Sexual predators have turned the blessings in the student-educator fiduciary relationship of authority, dependency and trust to a source of torment, the Deputy President of the Senate, Senator Ovie Omo-Agege, has said.
Delivering a keynote address in Abuja on Thursday, at the Conference on Sexual Violence in Nigeria, Omo-Agege explained that this concern informed his decision to sponsor the Sexual Harassment Bill in the Senate.
Citing jurisdictions in the United States, the United Kingdom, South Africa and Australia with laws that, specifically penalize sexual harassment in educational institutions of higher learning, he noted that the Sexual Harassment Bill passed into law by the Senate was not in isolation.
Represented by his Special Adviser on Legislative and Plenary, Prince Efe Dukul at the event, Omo-Agege described sexual harassment in tertiary institutions as a sore point in our collective psyche and existence as civilized people.

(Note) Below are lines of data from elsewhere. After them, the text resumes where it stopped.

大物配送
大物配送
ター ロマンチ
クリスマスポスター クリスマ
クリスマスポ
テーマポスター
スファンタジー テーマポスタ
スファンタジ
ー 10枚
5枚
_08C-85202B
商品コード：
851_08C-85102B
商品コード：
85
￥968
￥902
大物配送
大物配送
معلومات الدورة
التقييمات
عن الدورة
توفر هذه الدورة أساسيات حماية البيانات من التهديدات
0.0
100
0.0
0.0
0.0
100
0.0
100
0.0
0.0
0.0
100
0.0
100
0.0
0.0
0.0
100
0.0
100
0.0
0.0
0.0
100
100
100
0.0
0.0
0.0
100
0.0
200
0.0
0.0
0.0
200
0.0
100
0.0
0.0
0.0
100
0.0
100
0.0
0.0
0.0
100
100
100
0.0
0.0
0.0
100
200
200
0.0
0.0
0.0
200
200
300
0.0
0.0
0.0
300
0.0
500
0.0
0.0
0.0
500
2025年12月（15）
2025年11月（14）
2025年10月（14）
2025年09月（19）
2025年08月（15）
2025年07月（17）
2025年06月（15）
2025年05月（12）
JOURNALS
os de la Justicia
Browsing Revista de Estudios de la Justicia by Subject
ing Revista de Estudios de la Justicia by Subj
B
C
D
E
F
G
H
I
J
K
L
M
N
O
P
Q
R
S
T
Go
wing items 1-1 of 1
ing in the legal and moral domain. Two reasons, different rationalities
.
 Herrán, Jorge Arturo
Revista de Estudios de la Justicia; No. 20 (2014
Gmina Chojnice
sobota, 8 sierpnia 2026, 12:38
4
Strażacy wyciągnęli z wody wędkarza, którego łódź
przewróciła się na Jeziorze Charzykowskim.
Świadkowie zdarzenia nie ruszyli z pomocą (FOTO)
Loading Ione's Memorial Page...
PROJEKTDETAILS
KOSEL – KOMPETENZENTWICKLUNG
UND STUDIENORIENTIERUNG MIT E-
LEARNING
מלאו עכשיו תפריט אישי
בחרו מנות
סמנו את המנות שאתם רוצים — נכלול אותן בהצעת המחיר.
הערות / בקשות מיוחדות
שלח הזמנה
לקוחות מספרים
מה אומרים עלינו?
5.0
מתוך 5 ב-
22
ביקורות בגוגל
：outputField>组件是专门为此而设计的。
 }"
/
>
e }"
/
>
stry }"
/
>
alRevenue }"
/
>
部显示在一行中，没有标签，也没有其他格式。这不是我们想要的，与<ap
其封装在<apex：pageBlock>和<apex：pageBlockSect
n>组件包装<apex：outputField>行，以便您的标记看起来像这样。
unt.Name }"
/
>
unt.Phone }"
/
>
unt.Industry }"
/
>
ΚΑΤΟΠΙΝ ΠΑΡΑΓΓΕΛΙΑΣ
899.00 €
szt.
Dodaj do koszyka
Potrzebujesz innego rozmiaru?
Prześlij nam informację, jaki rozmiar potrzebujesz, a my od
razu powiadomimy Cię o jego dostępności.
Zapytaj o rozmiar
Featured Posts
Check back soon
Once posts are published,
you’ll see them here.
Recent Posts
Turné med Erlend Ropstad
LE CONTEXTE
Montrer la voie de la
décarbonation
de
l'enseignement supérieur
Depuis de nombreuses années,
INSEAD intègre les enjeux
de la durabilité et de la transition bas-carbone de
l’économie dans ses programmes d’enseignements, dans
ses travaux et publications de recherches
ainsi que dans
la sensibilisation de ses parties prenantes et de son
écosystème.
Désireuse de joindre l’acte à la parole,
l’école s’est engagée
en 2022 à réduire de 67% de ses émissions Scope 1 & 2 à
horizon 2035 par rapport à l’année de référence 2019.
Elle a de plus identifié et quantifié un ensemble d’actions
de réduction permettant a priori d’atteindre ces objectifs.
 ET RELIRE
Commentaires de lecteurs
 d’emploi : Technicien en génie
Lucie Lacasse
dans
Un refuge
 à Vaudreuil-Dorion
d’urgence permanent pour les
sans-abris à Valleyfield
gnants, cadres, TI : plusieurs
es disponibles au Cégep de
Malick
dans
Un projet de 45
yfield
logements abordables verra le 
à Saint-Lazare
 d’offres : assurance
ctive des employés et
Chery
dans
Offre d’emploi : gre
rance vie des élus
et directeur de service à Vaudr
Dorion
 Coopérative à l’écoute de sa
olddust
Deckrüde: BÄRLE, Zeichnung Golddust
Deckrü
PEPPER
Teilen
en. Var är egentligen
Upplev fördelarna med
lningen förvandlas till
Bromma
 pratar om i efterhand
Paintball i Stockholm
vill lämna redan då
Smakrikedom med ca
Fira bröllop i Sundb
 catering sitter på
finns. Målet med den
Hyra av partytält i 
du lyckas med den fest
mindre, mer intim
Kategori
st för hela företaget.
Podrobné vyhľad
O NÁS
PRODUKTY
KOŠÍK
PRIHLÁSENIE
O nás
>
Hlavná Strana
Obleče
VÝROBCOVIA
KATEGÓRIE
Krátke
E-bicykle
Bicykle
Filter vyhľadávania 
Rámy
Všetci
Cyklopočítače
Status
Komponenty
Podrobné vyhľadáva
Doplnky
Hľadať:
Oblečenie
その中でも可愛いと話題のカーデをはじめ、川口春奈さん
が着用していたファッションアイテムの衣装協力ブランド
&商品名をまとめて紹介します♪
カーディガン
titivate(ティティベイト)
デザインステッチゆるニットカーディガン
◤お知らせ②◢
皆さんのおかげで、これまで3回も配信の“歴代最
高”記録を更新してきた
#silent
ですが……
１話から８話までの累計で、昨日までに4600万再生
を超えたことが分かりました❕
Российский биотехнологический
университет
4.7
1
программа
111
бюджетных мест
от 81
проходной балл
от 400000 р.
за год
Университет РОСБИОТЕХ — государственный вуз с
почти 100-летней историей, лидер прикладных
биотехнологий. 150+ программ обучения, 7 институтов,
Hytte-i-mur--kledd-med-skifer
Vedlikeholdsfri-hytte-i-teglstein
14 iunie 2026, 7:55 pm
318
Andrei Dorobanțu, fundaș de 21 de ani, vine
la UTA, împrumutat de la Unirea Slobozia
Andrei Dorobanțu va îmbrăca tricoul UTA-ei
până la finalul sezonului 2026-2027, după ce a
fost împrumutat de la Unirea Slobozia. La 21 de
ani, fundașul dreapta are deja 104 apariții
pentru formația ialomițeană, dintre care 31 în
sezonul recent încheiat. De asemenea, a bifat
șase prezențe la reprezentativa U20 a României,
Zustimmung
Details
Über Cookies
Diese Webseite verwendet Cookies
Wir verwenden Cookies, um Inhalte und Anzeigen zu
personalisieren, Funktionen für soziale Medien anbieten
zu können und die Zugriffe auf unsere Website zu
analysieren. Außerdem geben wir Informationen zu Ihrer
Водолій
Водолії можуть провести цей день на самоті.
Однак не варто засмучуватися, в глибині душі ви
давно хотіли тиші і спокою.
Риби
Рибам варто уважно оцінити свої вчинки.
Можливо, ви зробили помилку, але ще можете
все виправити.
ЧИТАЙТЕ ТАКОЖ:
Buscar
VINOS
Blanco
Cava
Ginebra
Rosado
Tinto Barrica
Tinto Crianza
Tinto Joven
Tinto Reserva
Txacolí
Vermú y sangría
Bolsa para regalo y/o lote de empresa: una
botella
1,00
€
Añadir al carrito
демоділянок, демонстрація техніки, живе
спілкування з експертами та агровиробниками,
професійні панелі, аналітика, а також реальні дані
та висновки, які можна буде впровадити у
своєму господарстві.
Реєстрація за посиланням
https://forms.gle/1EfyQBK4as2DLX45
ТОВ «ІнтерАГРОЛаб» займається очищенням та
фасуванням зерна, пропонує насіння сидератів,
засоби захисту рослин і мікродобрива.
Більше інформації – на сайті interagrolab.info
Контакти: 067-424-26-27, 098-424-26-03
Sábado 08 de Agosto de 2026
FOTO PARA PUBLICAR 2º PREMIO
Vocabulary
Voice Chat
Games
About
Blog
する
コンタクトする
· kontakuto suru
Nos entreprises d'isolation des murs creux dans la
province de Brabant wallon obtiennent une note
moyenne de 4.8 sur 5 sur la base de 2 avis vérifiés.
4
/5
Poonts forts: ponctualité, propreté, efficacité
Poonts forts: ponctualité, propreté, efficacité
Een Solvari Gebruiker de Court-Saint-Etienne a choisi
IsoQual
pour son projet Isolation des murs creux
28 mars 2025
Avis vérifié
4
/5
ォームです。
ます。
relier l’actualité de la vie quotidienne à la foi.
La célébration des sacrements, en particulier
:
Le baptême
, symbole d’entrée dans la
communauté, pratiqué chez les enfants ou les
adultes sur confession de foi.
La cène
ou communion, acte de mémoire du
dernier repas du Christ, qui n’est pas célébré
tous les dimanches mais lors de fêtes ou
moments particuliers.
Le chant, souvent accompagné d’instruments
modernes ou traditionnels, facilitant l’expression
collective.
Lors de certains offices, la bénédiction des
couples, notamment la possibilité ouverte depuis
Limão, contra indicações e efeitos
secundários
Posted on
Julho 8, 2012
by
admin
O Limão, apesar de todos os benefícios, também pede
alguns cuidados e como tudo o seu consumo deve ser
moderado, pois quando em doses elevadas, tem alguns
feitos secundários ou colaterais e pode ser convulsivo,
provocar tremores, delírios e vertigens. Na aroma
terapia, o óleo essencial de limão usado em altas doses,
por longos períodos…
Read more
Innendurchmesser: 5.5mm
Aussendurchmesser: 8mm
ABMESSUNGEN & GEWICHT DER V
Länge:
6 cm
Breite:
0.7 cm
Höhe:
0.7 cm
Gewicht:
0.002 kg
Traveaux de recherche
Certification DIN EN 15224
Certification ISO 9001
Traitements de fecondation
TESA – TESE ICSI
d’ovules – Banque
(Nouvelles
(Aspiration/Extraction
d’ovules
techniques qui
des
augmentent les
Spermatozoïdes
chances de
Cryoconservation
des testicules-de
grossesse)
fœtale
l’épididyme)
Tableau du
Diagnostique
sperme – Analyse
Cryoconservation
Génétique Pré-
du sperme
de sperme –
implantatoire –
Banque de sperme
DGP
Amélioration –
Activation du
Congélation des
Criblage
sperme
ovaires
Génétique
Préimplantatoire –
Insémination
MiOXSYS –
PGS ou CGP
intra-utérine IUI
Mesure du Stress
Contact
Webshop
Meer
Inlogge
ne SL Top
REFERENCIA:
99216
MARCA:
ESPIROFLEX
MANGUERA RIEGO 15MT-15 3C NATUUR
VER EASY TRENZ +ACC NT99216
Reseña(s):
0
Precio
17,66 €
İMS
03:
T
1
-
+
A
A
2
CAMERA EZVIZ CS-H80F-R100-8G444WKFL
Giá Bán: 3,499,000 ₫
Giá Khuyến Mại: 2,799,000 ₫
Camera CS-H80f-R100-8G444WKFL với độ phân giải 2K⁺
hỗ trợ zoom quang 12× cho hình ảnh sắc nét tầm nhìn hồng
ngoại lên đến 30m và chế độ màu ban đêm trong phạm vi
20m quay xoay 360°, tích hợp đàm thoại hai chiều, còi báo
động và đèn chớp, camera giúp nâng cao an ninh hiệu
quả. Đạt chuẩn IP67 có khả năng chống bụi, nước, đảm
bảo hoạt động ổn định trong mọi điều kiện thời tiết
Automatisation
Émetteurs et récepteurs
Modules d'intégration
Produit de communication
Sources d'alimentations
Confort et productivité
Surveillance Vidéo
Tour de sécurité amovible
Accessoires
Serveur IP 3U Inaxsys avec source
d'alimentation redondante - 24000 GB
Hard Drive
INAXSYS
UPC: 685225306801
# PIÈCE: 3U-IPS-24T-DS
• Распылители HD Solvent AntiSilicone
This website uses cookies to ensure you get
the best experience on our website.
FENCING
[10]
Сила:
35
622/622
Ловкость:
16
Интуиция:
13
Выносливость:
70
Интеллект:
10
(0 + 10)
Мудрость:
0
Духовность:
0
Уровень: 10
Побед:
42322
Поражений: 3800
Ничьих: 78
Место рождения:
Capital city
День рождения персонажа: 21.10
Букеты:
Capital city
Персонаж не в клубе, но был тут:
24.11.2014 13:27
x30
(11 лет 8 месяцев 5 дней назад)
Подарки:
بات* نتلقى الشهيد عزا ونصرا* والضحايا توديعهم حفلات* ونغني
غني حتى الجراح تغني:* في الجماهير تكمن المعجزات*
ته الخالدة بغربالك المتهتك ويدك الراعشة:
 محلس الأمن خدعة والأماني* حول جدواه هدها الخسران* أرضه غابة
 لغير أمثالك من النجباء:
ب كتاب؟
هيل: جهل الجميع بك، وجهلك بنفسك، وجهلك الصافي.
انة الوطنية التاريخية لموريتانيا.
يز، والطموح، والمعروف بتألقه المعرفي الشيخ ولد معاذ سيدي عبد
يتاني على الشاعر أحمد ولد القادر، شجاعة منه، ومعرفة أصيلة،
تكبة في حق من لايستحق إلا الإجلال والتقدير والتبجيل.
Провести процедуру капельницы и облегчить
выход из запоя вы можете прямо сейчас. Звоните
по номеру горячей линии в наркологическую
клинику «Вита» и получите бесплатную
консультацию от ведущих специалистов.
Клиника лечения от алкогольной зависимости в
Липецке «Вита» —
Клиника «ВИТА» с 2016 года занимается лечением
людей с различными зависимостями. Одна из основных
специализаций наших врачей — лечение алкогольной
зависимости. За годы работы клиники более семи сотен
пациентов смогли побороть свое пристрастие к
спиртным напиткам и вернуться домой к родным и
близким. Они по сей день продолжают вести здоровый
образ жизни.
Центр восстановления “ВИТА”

“Coming further home in Africa, according to the 2018 World Bank Group’s Women (Business and the Law) report, about 11 Africancountries have laws that specifically penalize sexual harassment in educational institutions of higher learning. That same report however, regrets that in 65 percent of the economies of the world, young women and girls are not adequately protected from sexual harassment in their places of learning”, he said.
In a related report in collaboration with the Global Partnership for Education, the World Bank body observes that between 2013 and 2017, the level of sexual harassment in institutions of learning, dropped
from 57.5 percent to 55 percent in 141 of the 189 countries considered, it is dismally poor and even worse than the drop from 16 to 13.5 percent that obtained at work places within the same period of review.